Recently, several retrospective analyses of single-institutional case series have called into question whether or not ECE is a biomarker for high-risk of disease recurrence for HPV-positive OPC. In a University of Pittsburgh series of 214 oral cavity and 137 OPC patients, the frequency of ECE in nodal metastases was similar in the two groups. However, ECE was associated with disease-specific survival in oral cavity, but not OPC. Similarly, a case-series at Washington University did not observe the presence of ECE (present in 80% of patients with nodal metastases) to be associated with recurrence among 220 p16-positive OPC patients treated with primary surgical resection. At a median follow-up of 59 months, 5-year disease-specific survival for all patients in this series was 93%. Disease recurrence was observed in 22 patients (10%), with only four patients experiencing regional recurrence. Factors found to be associated with recurrence in univariate analysis included age, T3-4 versus T1-T2 stage, five or more metastatic nodes, and the presence of lymphovascular invasion. However, because of the small number of events, the independent predictors of disease recurrence could not be determined. Notably, in an earlier analysis, ECE was positively associated with several other adverse pathologic features, including number and level of involved lymph nodes, perineural invasion, angioinvasion, and lymphatic invasion. Thus, the independent effects of ECE on local-regional recurrence would be difficult to evaluate in a study with few events. Because of the high disease control rates among patients with HPV-positive OPC, these studies had very low power to detect prognostic differences among groups.

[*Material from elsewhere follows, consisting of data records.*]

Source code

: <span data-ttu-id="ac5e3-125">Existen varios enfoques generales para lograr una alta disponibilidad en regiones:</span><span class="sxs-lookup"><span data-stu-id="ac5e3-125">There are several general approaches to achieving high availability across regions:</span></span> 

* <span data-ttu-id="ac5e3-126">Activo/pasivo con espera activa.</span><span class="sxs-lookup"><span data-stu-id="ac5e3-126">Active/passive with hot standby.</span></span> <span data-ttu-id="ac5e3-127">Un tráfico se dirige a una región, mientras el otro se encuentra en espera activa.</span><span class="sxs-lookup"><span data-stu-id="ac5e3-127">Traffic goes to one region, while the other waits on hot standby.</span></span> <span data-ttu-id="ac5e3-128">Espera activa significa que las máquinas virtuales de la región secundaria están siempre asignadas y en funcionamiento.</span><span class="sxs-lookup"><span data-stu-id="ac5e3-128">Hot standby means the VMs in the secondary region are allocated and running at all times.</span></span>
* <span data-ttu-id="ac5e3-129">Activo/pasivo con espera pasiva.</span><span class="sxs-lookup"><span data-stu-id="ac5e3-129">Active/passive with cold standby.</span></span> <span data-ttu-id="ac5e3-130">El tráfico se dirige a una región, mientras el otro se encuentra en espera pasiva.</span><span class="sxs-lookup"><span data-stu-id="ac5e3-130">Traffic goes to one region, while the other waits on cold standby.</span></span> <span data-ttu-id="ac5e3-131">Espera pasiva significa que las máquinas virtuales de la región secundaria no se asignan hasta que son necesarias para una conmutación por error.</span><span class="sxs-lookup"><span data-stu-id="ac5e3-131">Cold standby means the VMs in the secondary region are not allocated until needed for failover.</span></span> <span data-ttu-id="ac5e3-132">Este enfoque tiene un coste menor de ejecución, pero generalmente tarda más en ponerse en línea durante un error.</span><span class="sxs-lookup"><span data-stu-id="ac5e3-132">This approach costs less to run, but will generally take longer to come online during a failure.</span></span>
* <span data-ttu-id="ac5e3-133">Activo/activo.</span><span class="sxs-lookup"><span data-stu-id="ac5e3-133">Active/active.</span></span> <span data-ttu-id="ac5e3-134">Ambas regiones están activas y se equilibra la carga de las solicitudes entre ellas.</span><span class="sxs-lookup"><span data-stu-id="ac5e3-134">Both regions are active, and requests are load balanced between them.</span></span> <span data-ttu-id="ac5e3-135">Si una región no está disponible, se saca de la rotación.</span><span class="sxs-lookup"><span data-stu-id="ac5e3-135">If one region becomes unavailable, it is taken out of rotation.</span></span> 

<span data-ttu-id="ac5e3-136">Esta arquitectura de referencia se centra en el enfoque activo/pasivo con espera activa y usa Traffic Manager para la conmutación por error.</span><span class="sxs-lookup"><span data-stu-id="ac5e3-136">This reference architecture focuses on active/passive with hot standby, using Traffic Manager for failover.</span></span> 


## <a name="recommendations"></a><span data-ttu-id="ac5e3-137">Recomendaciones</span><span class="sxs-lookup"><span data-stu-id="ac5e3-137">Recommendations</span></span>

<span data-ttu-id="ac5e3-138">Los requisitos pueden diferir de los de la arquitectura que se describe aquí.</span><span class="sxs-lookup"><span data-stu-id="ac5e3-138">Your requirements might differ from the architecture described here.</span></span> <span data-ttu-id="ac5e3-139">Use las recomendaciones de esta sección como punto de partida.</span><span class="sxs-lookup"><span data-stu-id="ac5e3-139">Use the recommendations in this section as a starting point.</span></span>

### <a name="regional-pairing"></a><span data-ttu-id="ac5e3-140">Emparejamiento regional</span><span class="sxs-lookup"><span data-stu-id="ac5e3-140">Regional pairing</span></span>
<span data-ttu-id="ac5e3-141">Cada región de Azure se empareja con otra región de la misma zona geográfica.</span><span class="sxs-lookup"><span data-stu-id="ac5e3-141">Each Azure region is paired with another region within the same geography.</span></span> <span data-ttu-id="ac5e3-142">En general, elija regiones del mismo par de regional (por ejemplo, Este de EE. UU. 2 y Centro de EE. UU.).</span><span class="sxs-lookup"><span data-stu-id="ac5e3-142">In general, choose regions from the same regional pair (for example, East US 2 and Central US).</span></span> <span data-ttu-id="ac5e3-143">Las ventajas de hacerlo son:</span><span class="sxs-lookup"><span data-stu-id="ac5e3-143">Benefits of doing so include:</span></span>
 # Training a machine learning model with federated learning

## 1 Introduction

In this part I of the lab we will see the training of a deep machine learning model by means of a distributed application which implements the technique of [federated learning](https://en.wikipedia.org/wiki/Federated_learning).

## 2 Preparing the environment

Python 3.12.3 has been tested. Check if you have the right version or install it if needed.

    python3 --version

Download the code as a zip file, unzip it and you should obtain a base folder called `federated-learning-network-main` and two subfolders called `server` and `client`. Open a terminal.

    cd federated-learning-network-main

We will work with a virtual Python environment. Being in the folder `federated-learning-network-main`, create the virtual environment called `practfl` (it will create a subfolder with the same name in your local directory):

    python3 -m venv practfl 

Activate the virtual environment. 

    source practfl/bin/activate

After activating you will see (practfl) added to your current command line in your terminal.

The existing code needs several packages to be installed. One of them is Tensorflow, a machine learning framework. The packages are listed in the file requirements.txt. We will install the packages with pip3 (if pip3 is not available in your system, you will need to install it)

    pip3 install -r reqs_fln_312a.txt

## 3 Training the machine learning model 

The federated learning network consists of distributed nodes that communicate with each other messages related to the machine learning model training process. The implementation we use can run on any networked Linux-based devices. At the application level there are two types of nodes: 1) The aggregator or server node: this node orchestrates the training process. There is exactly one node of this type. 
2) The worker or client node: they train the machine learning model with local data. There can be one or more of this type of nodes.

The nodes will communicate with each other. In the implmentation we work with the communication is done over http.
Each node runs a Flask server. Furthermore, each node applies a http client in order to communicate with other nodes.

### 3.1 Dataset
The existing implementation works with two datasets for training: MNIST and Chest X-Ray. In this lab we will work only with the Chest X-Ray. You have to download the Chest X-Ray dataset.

These retrospective analyses appropriately call into question the definition and use of “high-risk” features for selection of HPV-positive OPC patients for benefit from adjuvant chemoradiotherapy. The effect of ECE on disease progression clearly differs by HPV status, at least in terms of absolute magnitude. It must be noted, however, that all of the studies had very low power, and therefore estimated HRs are more important for inferences from the data than tests of significance (eg, P values). These suggest that the relative benefit from chemotherapy may be similar among HPV-positive and HPV-negative patients with ECE. In the first report of the Washington University series, ECE seemed associated with diminished disease-free survival (HR, 2.54; 95% CI, 0.88–7.34) and diminished overall survival (HR, 4.22; 95% CI, 1.17–12.1) in univariate analysis. Gross soft tissue extension also seemed associated with worse disease-free survival (HR, 2.1; 95% CI, 0.63–7.4) and benefit from chemoradiotherapy (HR, 2.78; 95% CI, 0.14–54.68). A case-series from Memorial Sloan Kettering Cancer Center observed a significantly worse survival among HPV-negative OPC patients with than without ECE (41.2 vs 76.1%; P = .002) together with nonsignificant differences for HPV-positive patients (74 vs 91.2%; P = .12). Additionally, these retrospective analyses are subject to bias by indication, and therefore it is difficult to evaluate the effect of chemoradiotherapy versus radiotherapy on disease control. A multicenter, randomized clinical trial comparing adjuvant chemoradiotherapy with radiotherapy for p16-positive OPC patients with ECE led by Washington University is ongoing. Until the results from that clinical trial become available, National Comprehensive Cancer Center guidelines recommend the use of adjuvant chemoradiotherapy for patients with ECE, regardless of tumor HPV status.